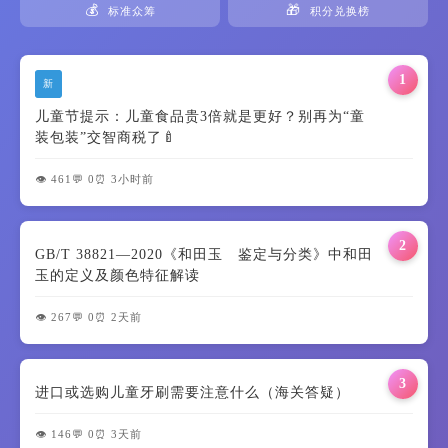
💰
🎁
标准众筹
积分兑换榜
1
新
儿童节提示：儿童食品贵3倍就是更好？别再为“童
装包装”交智商税了🍼
👁️ 461
💬 0
⏰ 3小时前
2
GB/T 38821—2020《和田玉 鉴定与分类》中和田
玉的定义及颜色特征解读
👁️ 267
💬 0
⏰ 2天前
3
进口或选购儿童牙刷需要注意什么（海关答疑）
👁️ 146
💬 0
⏰ 3天前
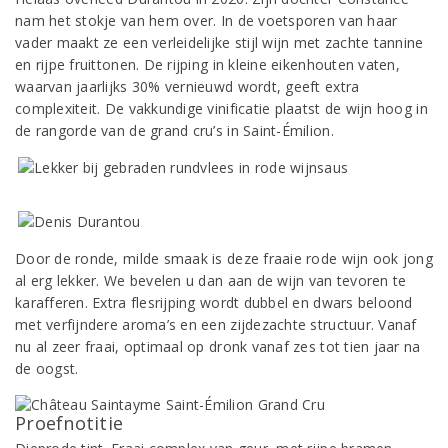
nam het stokje van hem over. In de voetsporen van haar
vader maakt ze een verleidelijke stijl wijn met zachte tannine
en rijpe fruittonen. De rijping in kleine eikenhouten vaten,
waarvan jaarlijks 30% vernieuwd wordt, geeft extra
complexiteit. De vakkundige vinificatie plaatst de wijn hoog in
de rangorde van de grand cru’s in Saint-Émilion.
Door de ronde, milde smaak is deze fraaie rode wijn ook jong
al erg lekker. We bevelen u dan aan de wijn van tevoren te
karafferen. Extra flesrijping wordt dubbel en dwars beloond
met verfijndere aroma’s en een zijdezachte structuur. Vanaf
nu al zeer fraai, optimaal op dronk vanaf zes tot tien jaar na
de oogst.
Proefnotitie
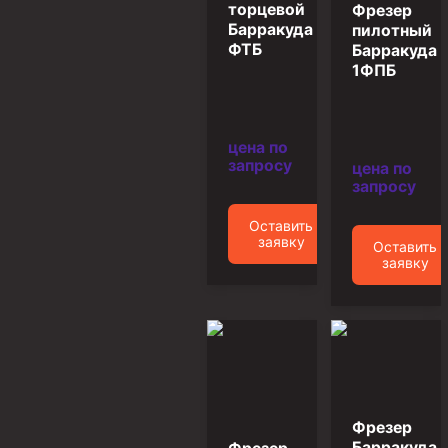
торцевой
Фрезер
Барракуда
пилотный
Муфта ОТТМ 146
ФТБ
Барракуда
Муфта БТС 324
1ФПБ
Муфта БТС 245
Муфта БТС 178
цена по
запросу
Муфта БТС 168
цена по
запросу
Муфта ОТТМ 127
Оставить
Муфта БТС 146
заявку
Оставить
заявку
Муфта ОТТМ 245
Муфта ОТТМ 324
Муфта ОТТМ 178
Муфта ОТТМ 168
Муфта ОТТМ 114
Фрезер
Муфта ОТТГ 168
Барракуда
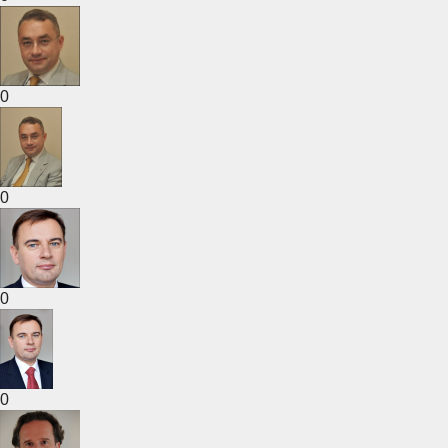
0
0
0
0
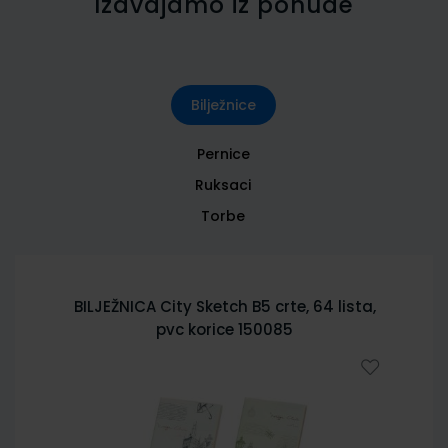
Izdvajamo iz ponude
Bilježnice
Pernice
Ruksaci
Torbe
BILJEŽNICA City Sketch B5 crte, 64 lista,
pvc korice 150085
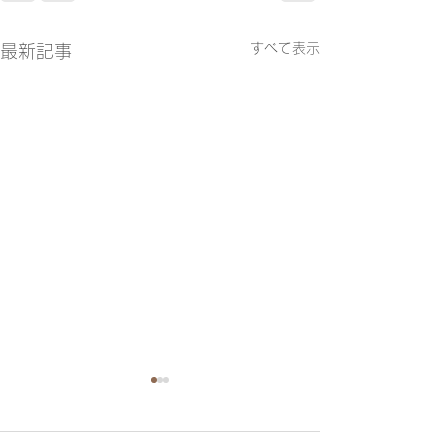
すべて表示
最新記事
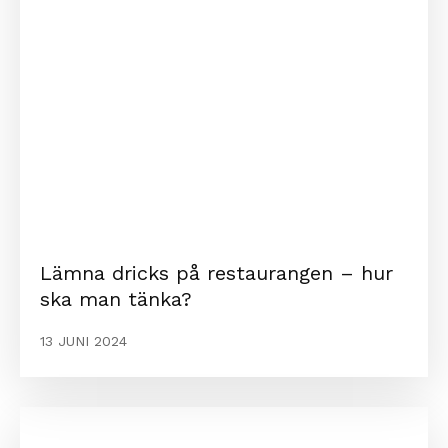
Lämna dricks på restaurangen – hur
ska man tänka?
13 JUNI 2024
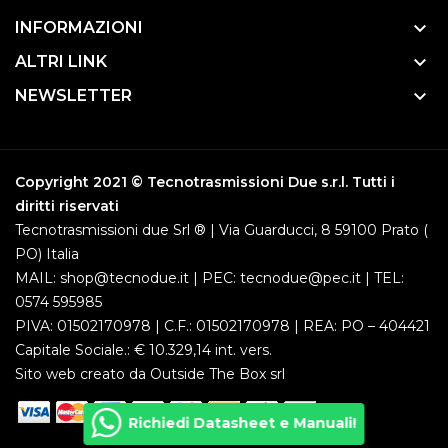
keyboard_arrow_down
INFORMAZIONI
keyboard_arrow_down
ALTRI LINK
keyboard_arrow_down
NEWSLETTER
Copyright 2021 © Tecnotrasmissioni Due s.r.l. Tutti i
diritti riservati
Tecnotrasmissioni due Srl ® | Via Guarducci, 8 59100 Prato (
PO) Italia
MAIL: shop@tecnodue.it | PEC: tecnodue@pec.it | TEL:
0574 595985
PIVA: 01502170978 | C.F.: 01502170978 | REA: PO – 404421
Capitale Sociale.: € 10.329,14 int. vers.
Sito web creato da
Outside The Box srl
Richiedi Datasheet e Manuali!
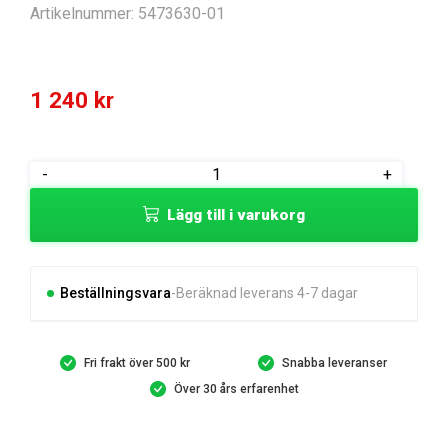
Artikelnummer:
5473630-01
1 240
kr
CONTROL
-
+
PANEL
Lägg till i varukorg
ASSY
G5
2BTN
NO
Beställningsvara
Beräknad leverans 4-7 dagar
mängd
Fri frakt över 500 kr
Snabba leveranser
Över 30 års erfarenhet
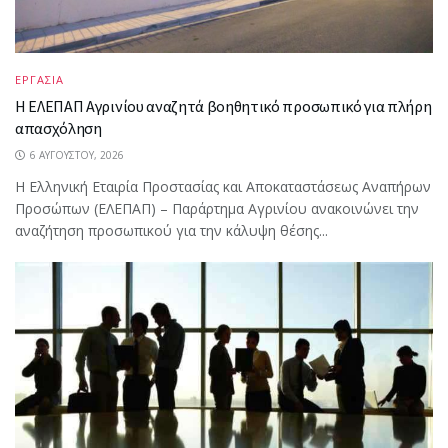
ΕΡΓΑΣΙΑ
Η ΕΛΕΠΑΠ Αγρινίου αναζητά βοηθητικό προσωπικό για πλήρη
απασχόληση
6 ΑΥΓΟΎΣΤΟΥ, 2026
Η Ελληνική Εταιρία Προστασίας και Αποκαταστάσεως Αναπήρων
Προσώπων (ΕΛΕΠΑΠ) – Παράρτημα Αγρινίου ανακοινώνει την
αναζήτηση προσωπικού για την κάλυψη θέσης...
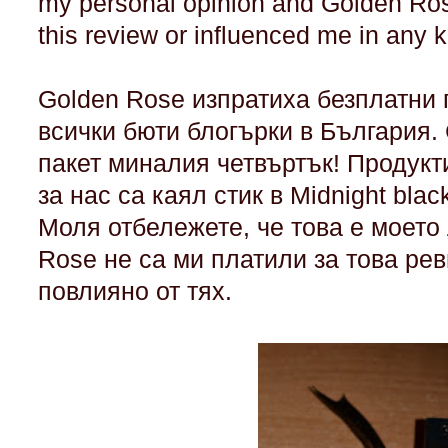
my personal opinion and Golden Rose
this review or influenced me in any k
Golden Rose изпратиха безплатни 
всички бюти блогърки в България.
пакет миналия четвъртък! Продукти
за нас са каял стик в Midnight bla
Моля отбележете, че това е моето
Rose не са ми платили за това ре
повлияно от тях.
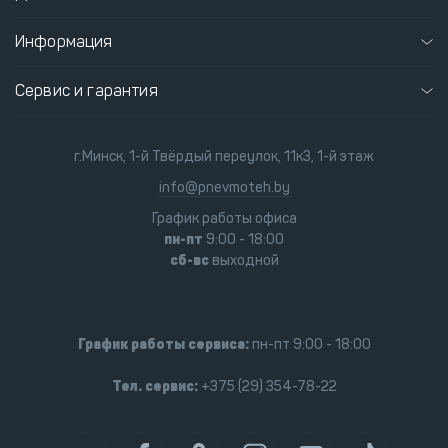
Информация
Сервис и гарантия
г.Минск, 1-й Твёрдый переулок, 11к3, 1-й этаж
info@pnevmoteh.by
График работы офиса
пн-пт
9:00 - 18:00
сб-вс
выходной
График работы сервиса:
пн-пт 9:00 - 18:00
Тел. сервис:
+375 (29) 354-78-22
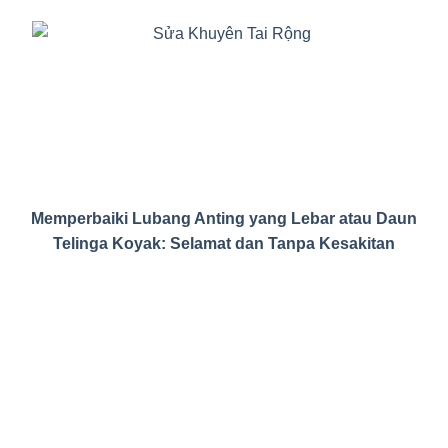
Memperbaiki Lubang Anting yang Lebar atau Daun
Telinga Koyak: Selamat dan Tanpa Kesakitan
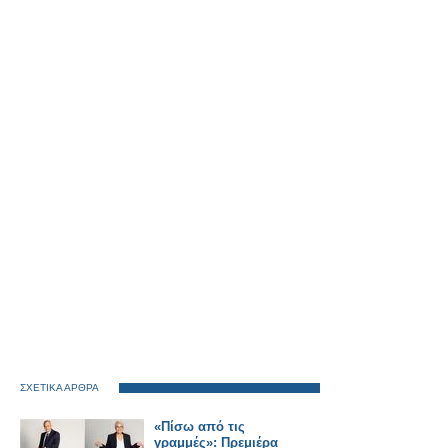
ΣΧΕΤΙΚΑ ΑΡΘΡΑ
«Πίσω από τις
γραμμές»: Πρεμιέρα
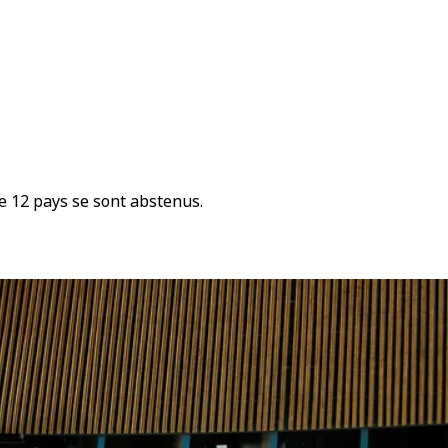
e 12 pays se sont abstenus.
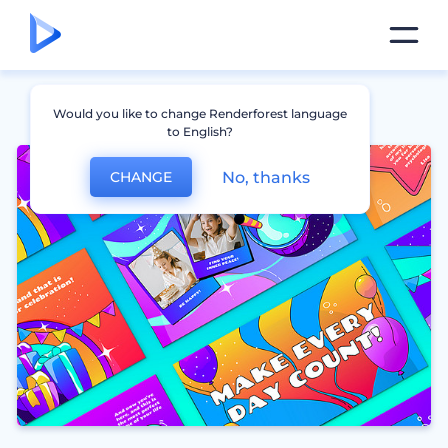
Would you like to change Renderforest language
to English?
No, thanks
CHANGE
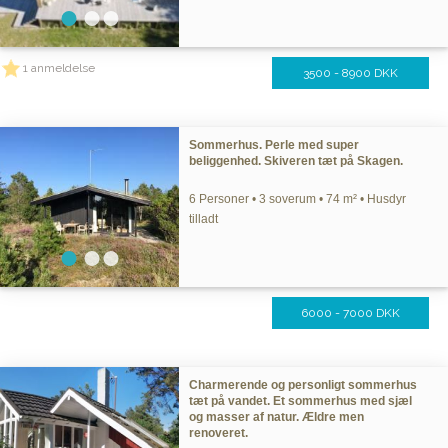
1 anmeldelse
3500 - 8900 DKK
Sommerhus. Perle med super
beliggenhed. Skiveren tæt på Skagen.
6 Personer • 3 soverum • 74 m² • Husdyr
tilladt
6000 - 7000 DKK
Charmerende og personligt sommerhus
tæt på vandet. Et sommerhus med sjæl
og masser af natur. Ældre men
renoveret.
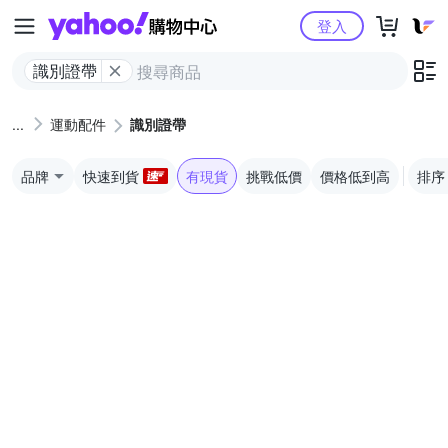
Yahoo購物中心
登入
識別證帶
運動配件
識別證帶
品牌
快速到貨
有現貨
挑戰低價
價格低到高
排序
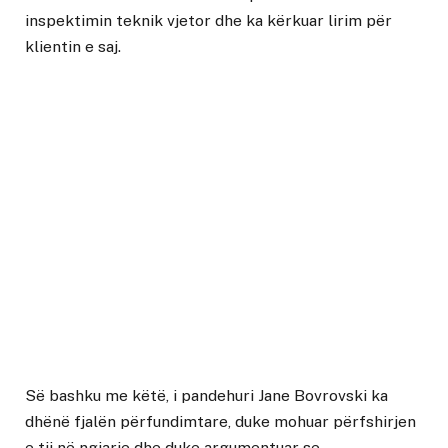
inspektimin teknik vjetor dhe ka kërkuar lirim për
klientin e saj.
Së bashku me këtë, i pandehuri Jane Bovrovski ka
dhënë fjalën përfundimtare, duke mohuar përfshirjen
e tij në ngjarje dhe duke argumentuar se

★ ★ ★

| Your assignment |
Render the lines in the material from the one containing "nam het stokje" through the one containing "al erg lekker.", both included, as a Markdown table with the columns Row and Line. Number each line and skip any blank ones.

| Solution to this exercise |
| Row | Line |
|---|---|
| 1 | nam het stokje van hem over. In de voetsporen van haar |
| 2 | vader maakt ze een verleidelijke stijl wijn met zachte tannine |
| 3 | en rijpe fruittonen. De rijping in kleine eikenhouten vaten, |
| 4 | waarvan jaarlijks 30% vernieuwd wordt, geeft extra |
| 5 | complexiteit. De vakkundige vinificatie plaatst de wijn hoog in |
| 6 | de rangorde van de grand cru’s in Saint-Émilion. |
| 7 | Door de ronde, milde smaak is deze fraaie rode wijn ook jong |
| 8 | al erg lekker. We bevelen u dan aan de wijn van tevoren te |